白杖で歩くときは、頭の中に地図を細かく入れ込みます。段差、点字ブロック、音の反響――。「今どこにいるのかを常に確認しながら進むため、“安全に目的地へたどり着くこと”に集中せざるを得ません。景色を楽しむ余裕はなかったですね」
そんな日々を送る中で、滝澤さんに大きな出来事が起こります。盲導犬との生活を誰よりも楽しみにしていたご主人が急逝されたのです。「心に大きな穴が開き、もう無理かもしれない、盲導犬との暮らしもあきらめようかと思いました」深い喪失感の中、ご主人の告別式の日に「滝澤さんの担当訓練士が決まりました」と連絡が入ります。後ろ向きになりかけていた滝澤さんの背中を押したのは、お子さんたちでした。「お父さんとあんなに楽しみにしていたのに。前向きに進むべきだ」と。こうして滝澤さんのもとにメブキがやってきました。
「主人が体の大きな人だったので『大きな子がいいな』という思いはありました」盲導犬は、歩く速度などから総合的にマッチングされますが、専門的な適性判断を経て選ばれたのは、偶然にも体重42キロの大柄なメブキでした。
家族からも「お父さんみたいだね」と言われたそうです。「大きな体だけでなく、おだやかで優しいところ、でも少し神経質な性格まで似ているんですよ」と滝澤さんは笑います。
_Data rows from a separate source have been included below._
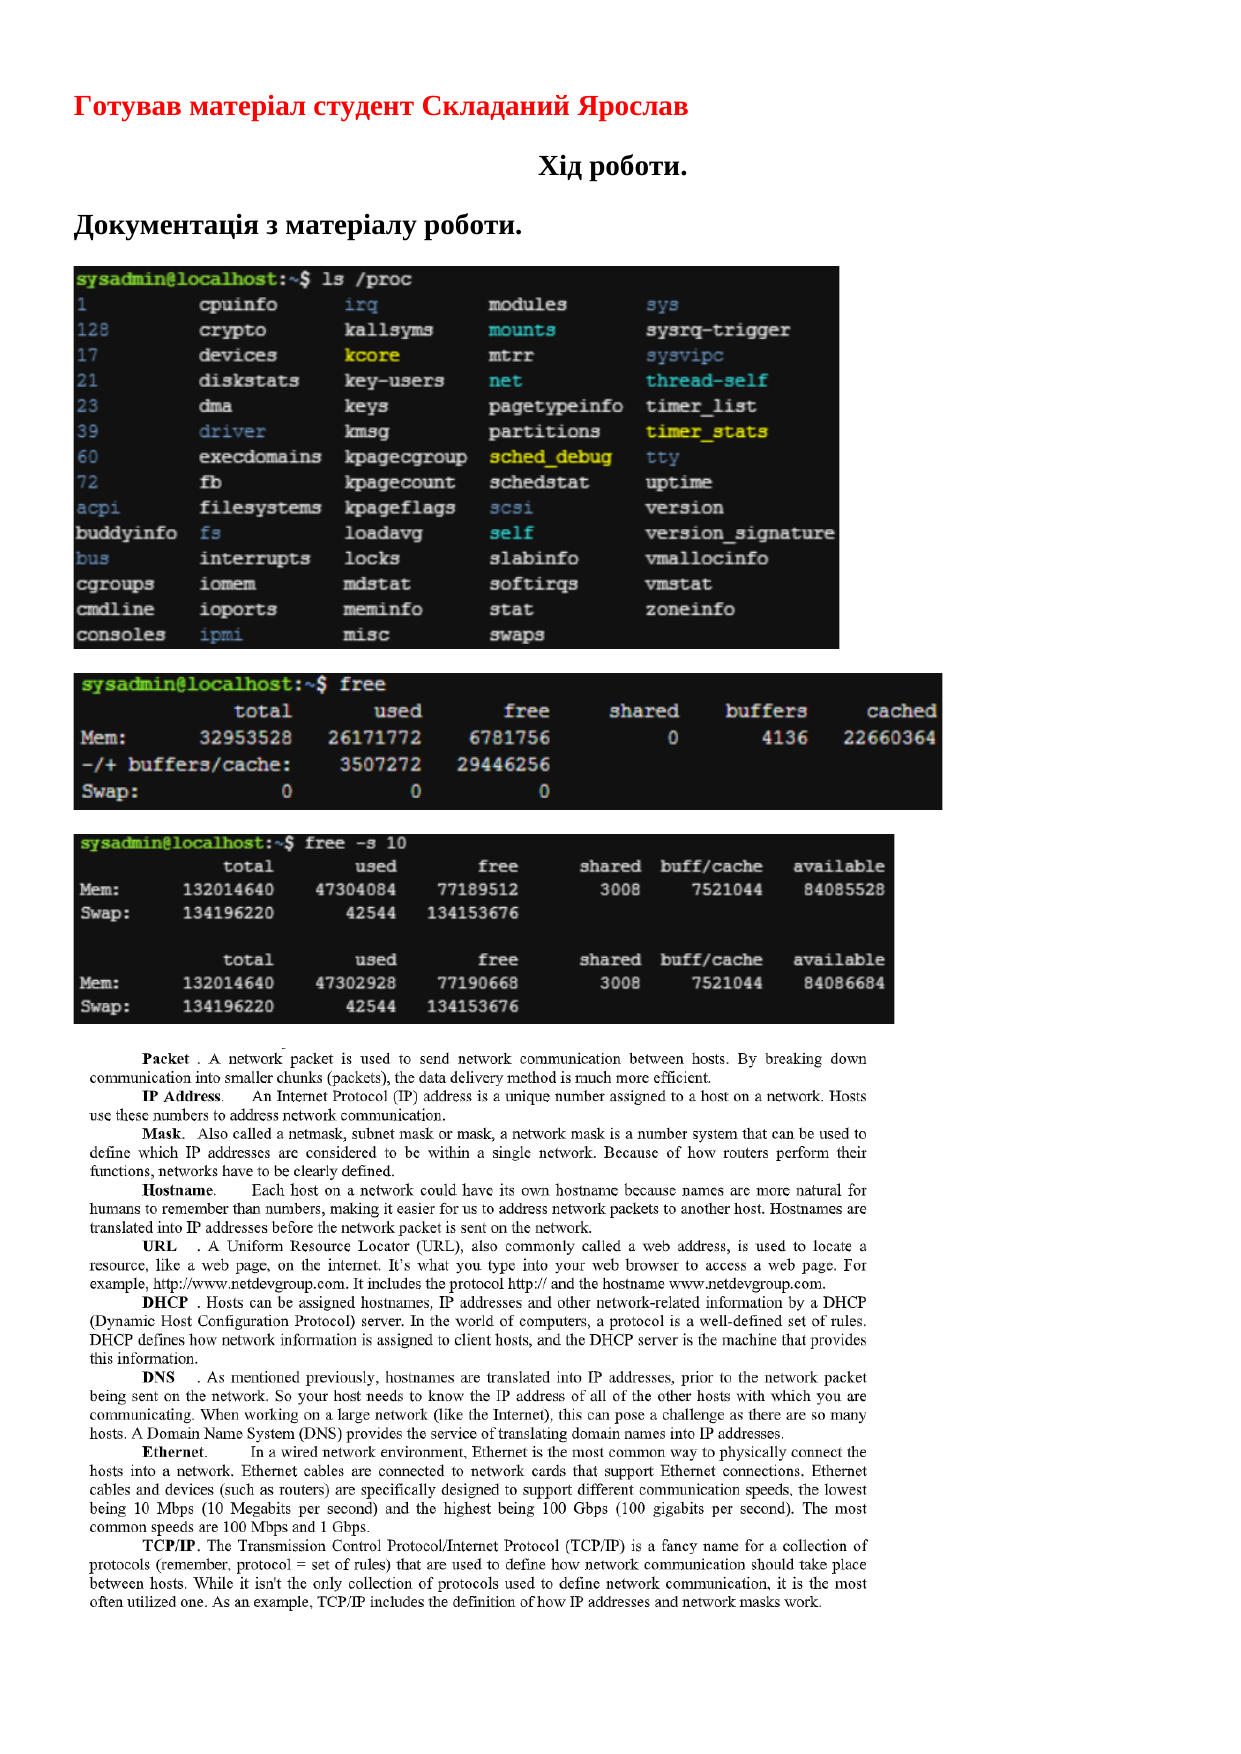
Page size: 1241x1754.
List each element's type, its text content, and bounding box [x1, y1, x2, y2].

picture [73, 834, 895, 1024]
picture [73, 266, 840, 649]
text Хід роботи. [74, 148, 1152, 181]
text Документація з матеріалу роботи. [74, 207, 1152, 241]
text Готував матеріал студент Складаний Ярослав [74, 88, 1152, 122]
picture [73, 673, 943, 810]
picture [73, 1048, 879, 1628]
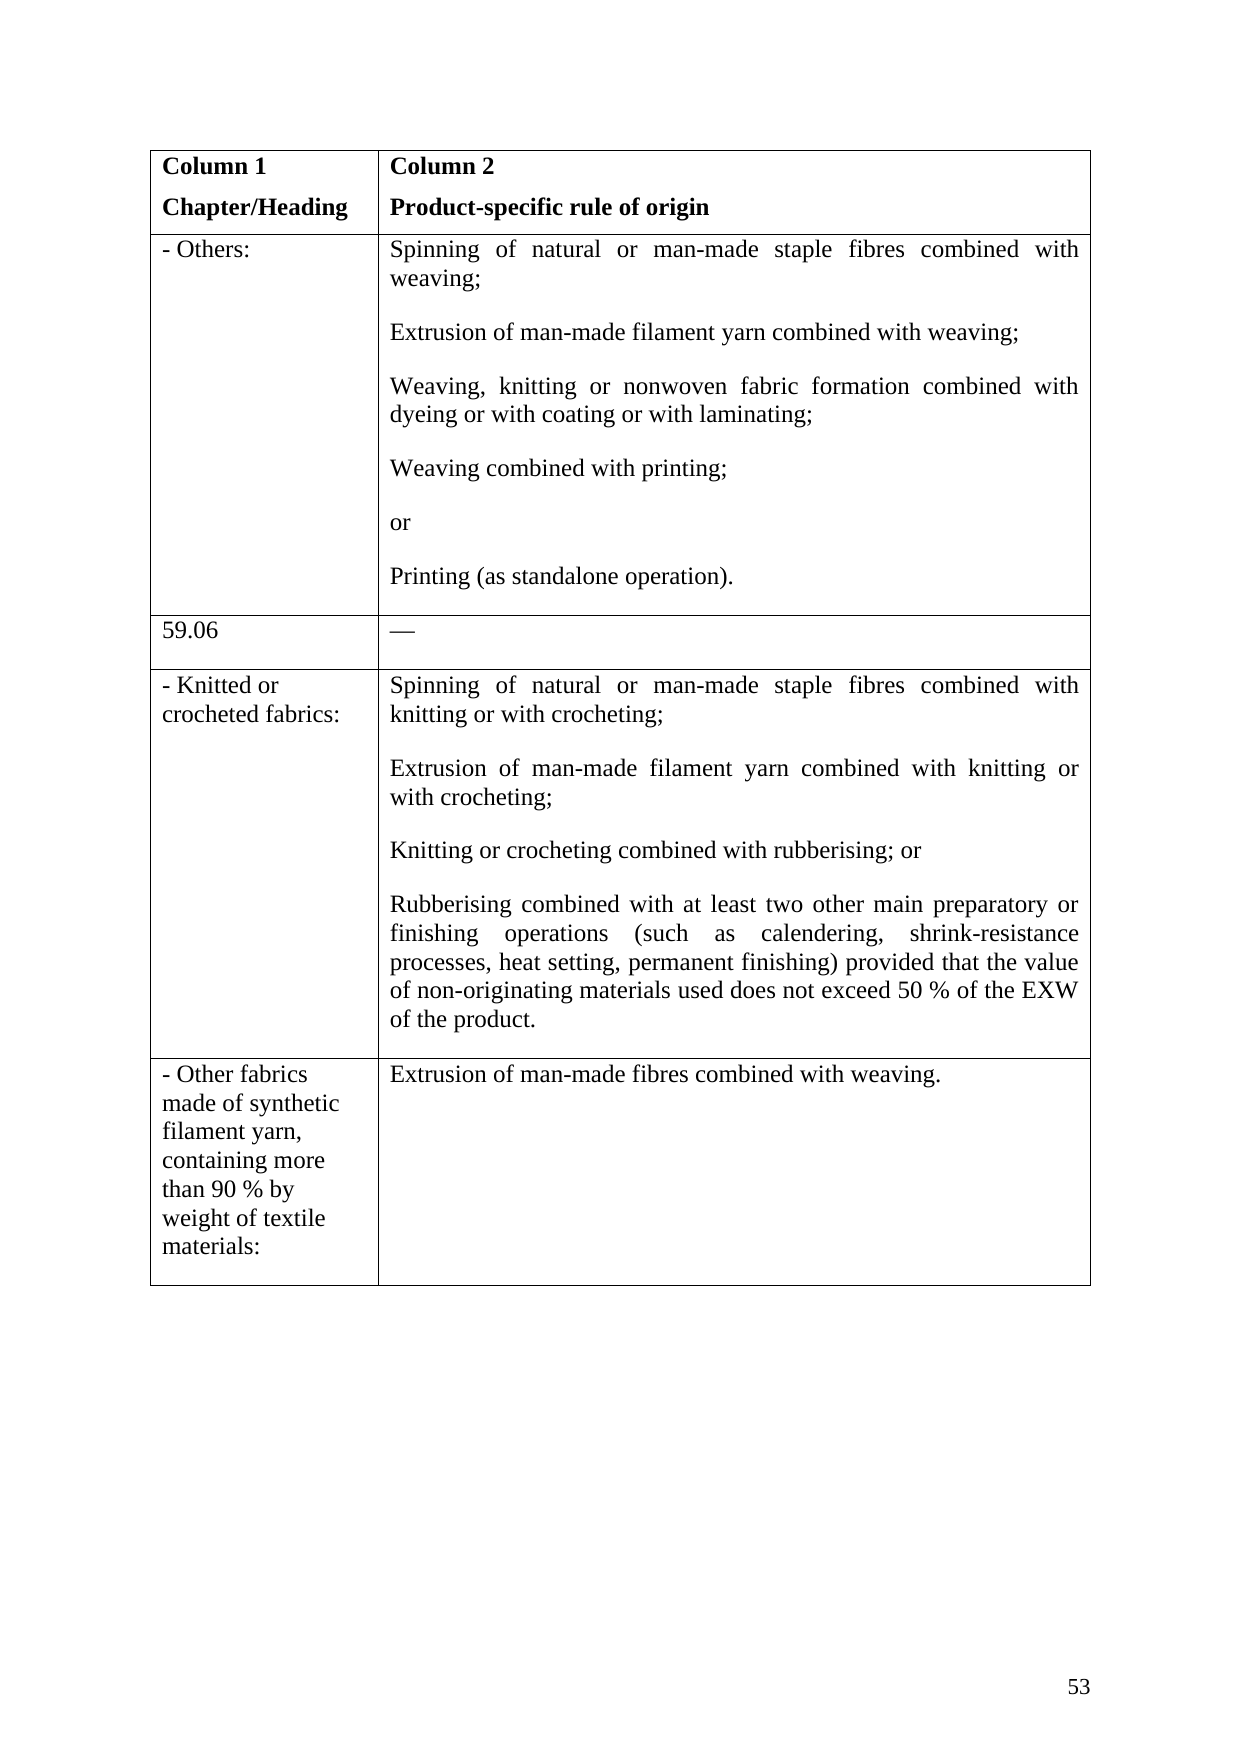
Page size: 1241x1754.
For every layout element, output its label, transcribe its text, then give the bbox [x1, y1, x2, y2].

おだやかで大柄なメブキが、足元に頭を乗せて甘えるひととき。お互いの存在が愛おしい、幸せなおうち時間
富士ハーネスでの共同訓練で最初に教わったのは、「ヒール(左につけ)」というコマンドでした。滝澤さんは当初、リードで犬を“操作する”感覚を持っていたといいます。「自分が引っ張って歩かせるものだと思っていたんです」ところが訓練士から「カラー(首輪)を外してみてください」と言われます。メブキを待たせ、少し先へ歩いてから「カム(来い)」「ヒール」と声をかけると、何もつけていない状態でも、メブキはぴたりと横につきました。「メブキの中には、もう“ヒール”が入っているんだと知りました」
引っ張ろうとするほど、メブキは違う方向へ行こうとする。反対に、信頼して任せると、自然と力を発揮してくれる。それはとても大きな学びでした。「彼の持っている力を引き出すことが、私の役目なんだと気づきました」
共同訓練中、特に印象に残っているのが、土砂降りの雨の中行われた交通訓練です。車が接近してきた状況を想定し、盲導犬がきちんと止まれるかを確認する難易度の高い訓練でしたが、メブキは見事に立ち止まりました。実はその周囲では、職員たちが“影武者”のようにあらゆる方向から見守り、訓練を支えていました。「訓練後に職員さんたちが一斉に表に出てきて! 私、こんなに見守られて歩いていたんだって感動したんです。その瞬間、コロナ禍の駅ではいつくばって小銭を拾っていたときの孤独や悲しみが、ふっと溶けていくのを感じました」
訓練後、職員の一人から「冷えたと思うので柚子湯にしてください」と手渡された柚子の香りが部屋に広がったとき、「ここはなんて幸せな場所なんだろう」と感じました。「メブキと二人でも、みなさんがついていてくれる感覚が今も残っています。だから私は歩いていける、という安心感が心にあります」
白杖歩行では、危険を察知し続けるため身体が緊張してしまいます。でも、メブキと歩き始めてからは、風や匂い、道の広がりを感じられるようになりました「歩くことが、“目的地までの移動”ではなくて“楽しいこと”になったんです」
もちろん、実際の生活が始まってからは悩むこともありました。自分のほうが道に詳しい分、メブキに任せるところを任せきれずに、つい自分が主導して歩いてしまう時期があったのです。メブキが「自分がいなくても行けるんだ」と、自らの役割を滝澤さんに取られてしまったと感じたのか、ある時、メブキの集中力がふっと切れて強く匂い嗅ぎをしてしまい、安全に歩くことが難しくなるハプニングが起きました。「このままで私たちは大丈夫なのかなと不安になりました」
フォローアップで滝澤さんの元を訪れた訓練士は、すぐに二人の関係性の変化を見抜きます。そこであらためて、家の中でヒールの練習をやり直すことにしたのです。「OKをちゃんと伝えられていなかったし、“これくらいで及第点かな”と、どこかで思っていた部分もありました。でも、メブキは完璧にできる子。100点を求めて、できたことをしっかり褒め、信頼する。その積み重ねによって匂い嗅ぎはなくなり、歩きもスムーズになりました。自分とメブキ、お互いの役割をしっかりと認識した上で、任せるべきところは信頼して任せて歩く。その大切さをあらためて学びました」

「目が見えなくてもこんなに幸せだよ」と読み聞かせで体現する滝澤さん。子どもたちに物語と笑顔を届ける活動を、足元でそっと寄り添うメブキが支えています
いま、滝澤さんはメブキとともに、月に10回以上、学校でのストーリーテリング(読み聞かせボランティア)に出かけています。「子どもたちに昔話や物語を楽しんでもらいながら、私がこうして大好きな読み聞かせを続けている姿を通じて、子どもたちに『目が見えなくても、こんなに幸せに生きているんだよ』ということが伝わればうれしいですね」
ご主人と何度も登ったアルプスの山々にも、「頂上までとは言わないですが、いつかメブキと一緒に行けるところまで行ってみたいです」 そう話す滝澤さんの声からは、これからの暮らしへの前向きな希望があふれていました。